Morning Twilight
by Charles Baudelaire

Reveille sounded in the courtyard of the barracks,
And the morning wind blew on the lanterns.

It was the hour when the swarm of guilty dreams
Twists dark-haired adolescents on their pillows;
When, like a bleeding eye which throbs and moves,
The lamp makes a red spot on the daylight;
When the soul, under the weight of a reluctant heavy

body,
Imitates the struggle between the lamp and the daylight.
Like a face covered with tears which the wind dries,
The air is full of the shuddering of things which flee,
And man is tired of writing and woman of loving.
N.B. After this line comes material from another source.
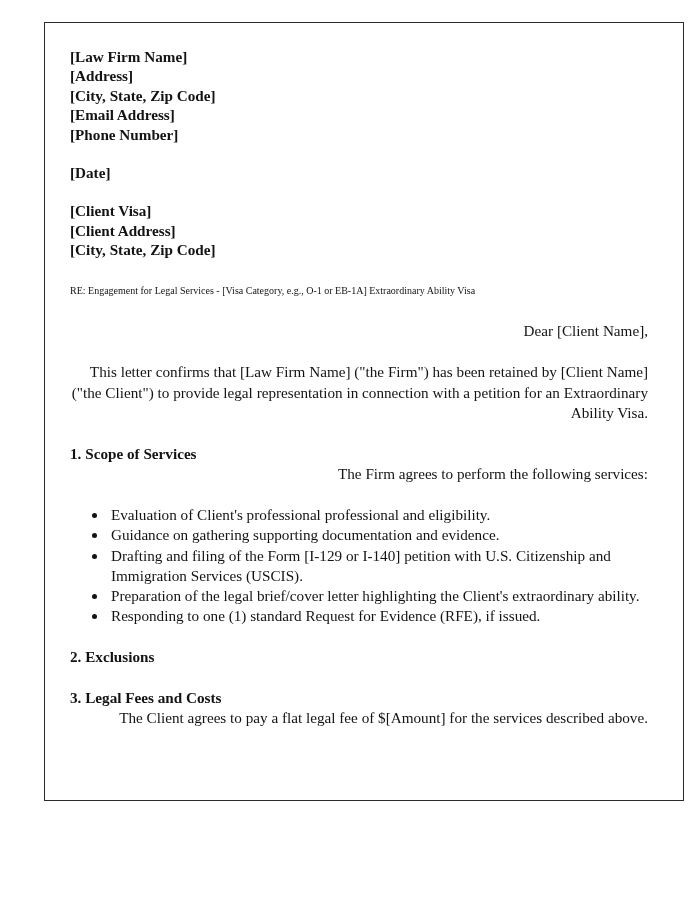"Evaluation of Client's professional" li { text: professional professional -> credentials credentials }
Houses here and there began to send up smoke.
Prostitutes, with white eyelids,
And opened mouths, slept their stupid sleep;
Impoverished women, dragging their thin old breasts,
Blew on their burning logs and blew on their fingers.
It was the hour when in the cold and stinginess
The pain of women in labor grows greater;
Like a sob interrupted by thick blood
The distant song of the cock ripped through the foggy
air;
A sea of fogs bathed the buildings,
And teh dying in the depths of the hospitals
Utttered their last rattle in uneven gasps.
The revelers went home, broken by their work.

Shivering dawn in a rose-and-green dress
Slowly advanced over the deserted Seine,
And dark Paris, rubbing his eyes,
Took hold of his tools, a hard-working old man.